(Saved data entries)
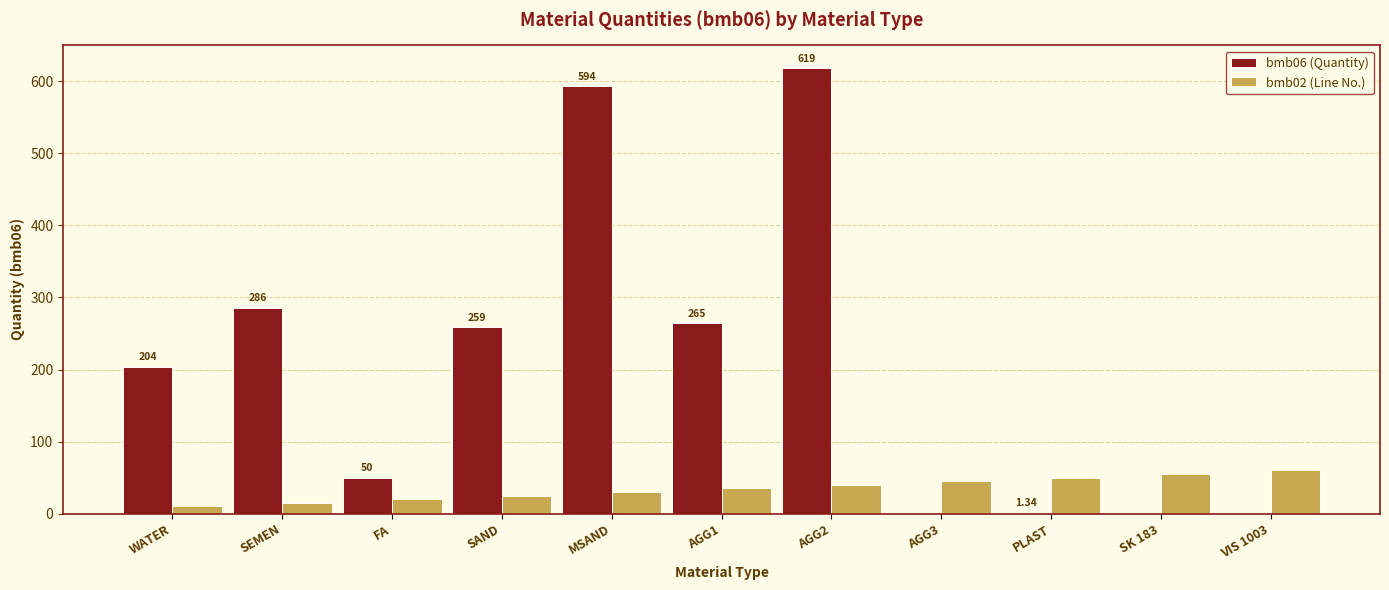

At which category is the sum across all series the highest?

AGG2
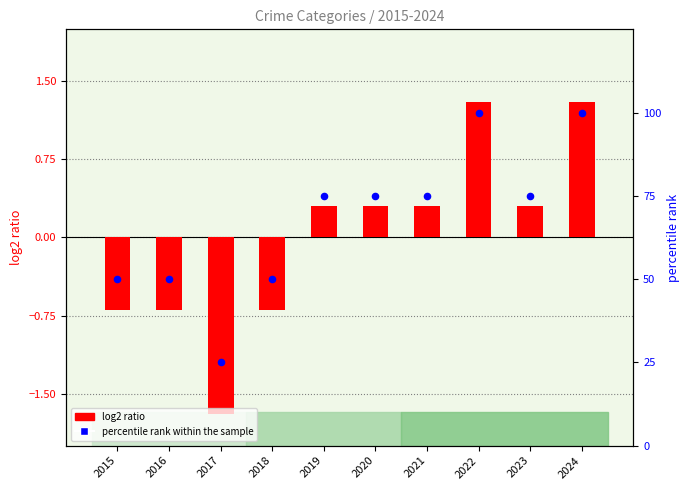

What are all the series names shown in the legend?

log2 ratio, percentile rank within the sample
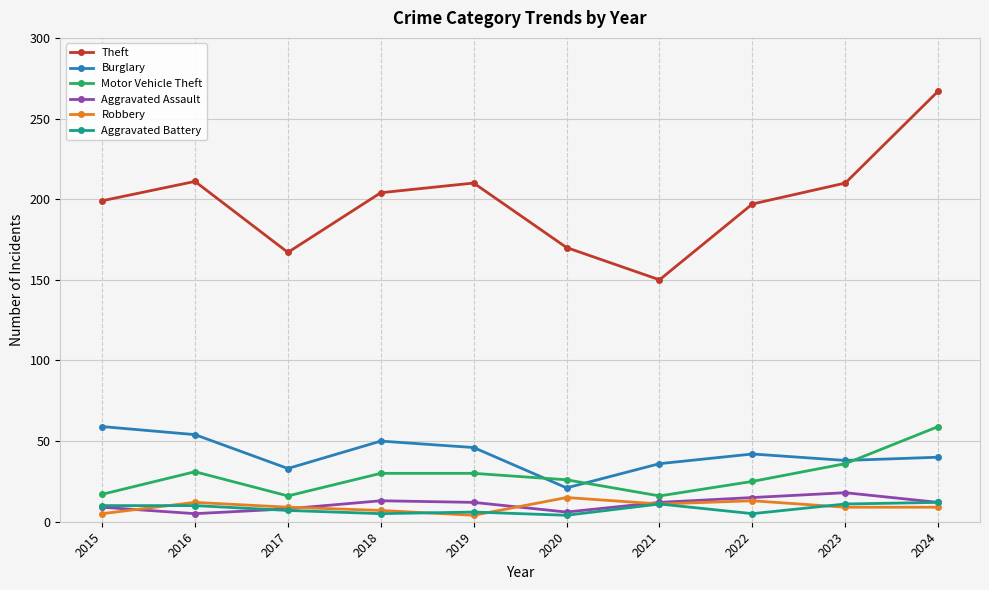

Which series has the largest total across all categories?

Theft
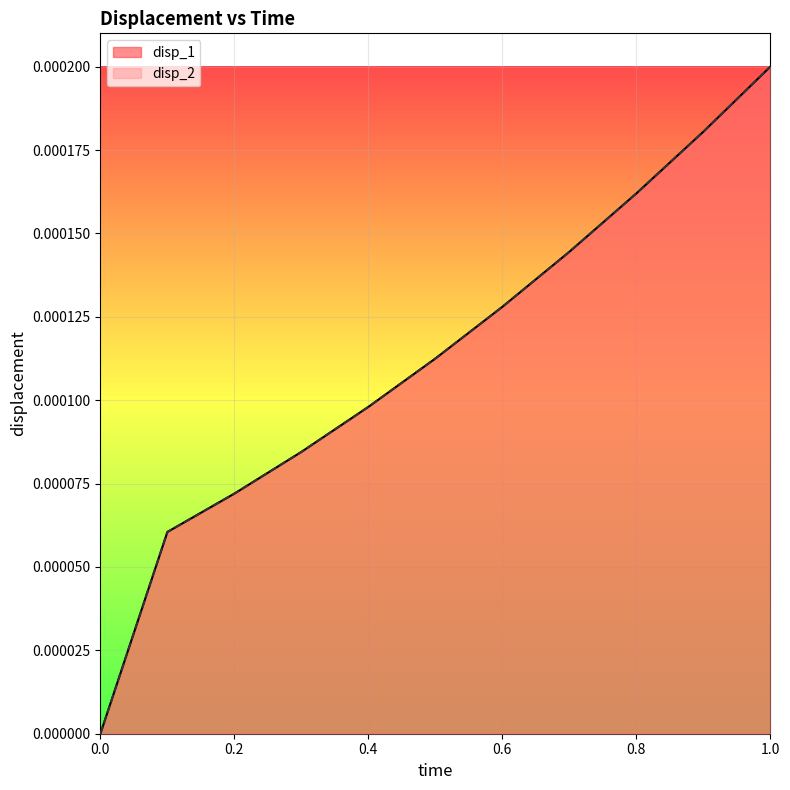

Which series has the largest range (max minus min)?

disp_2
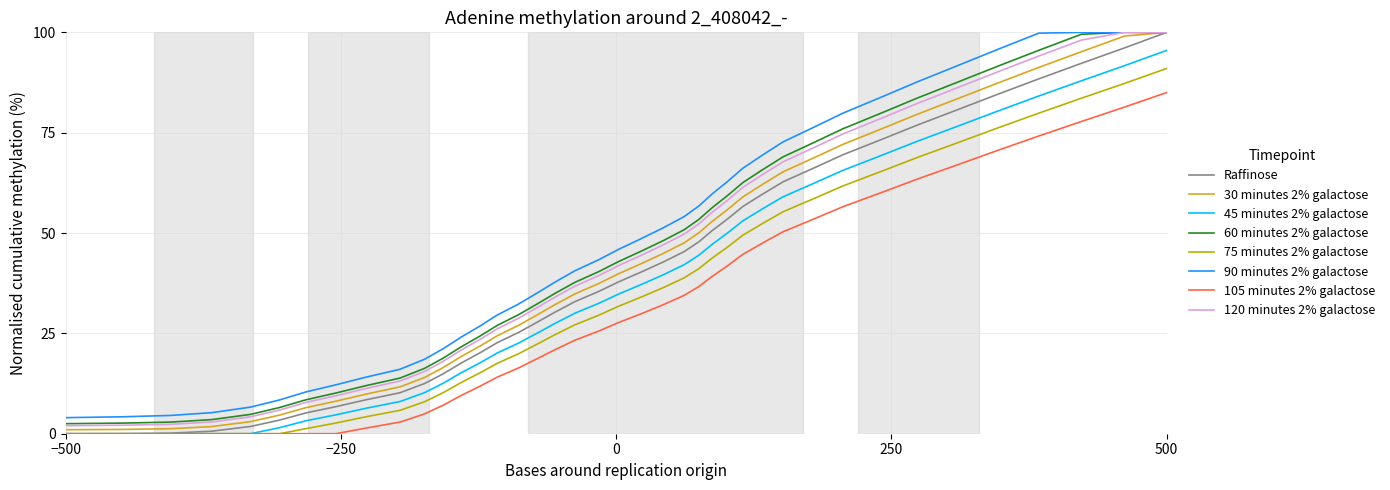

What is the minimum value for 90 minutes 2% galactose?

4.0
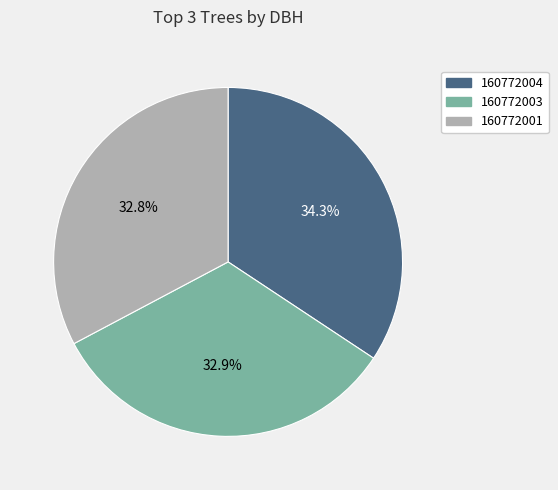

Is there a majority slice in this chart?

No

_Exercise aim_
Which lines above contain the string "across"? Pick out and copy each of them, treating uppercase and lowercase as distinct.

_Result of this task_
At which category is the sum across all series the highest?
Which series has the largest total across all categories?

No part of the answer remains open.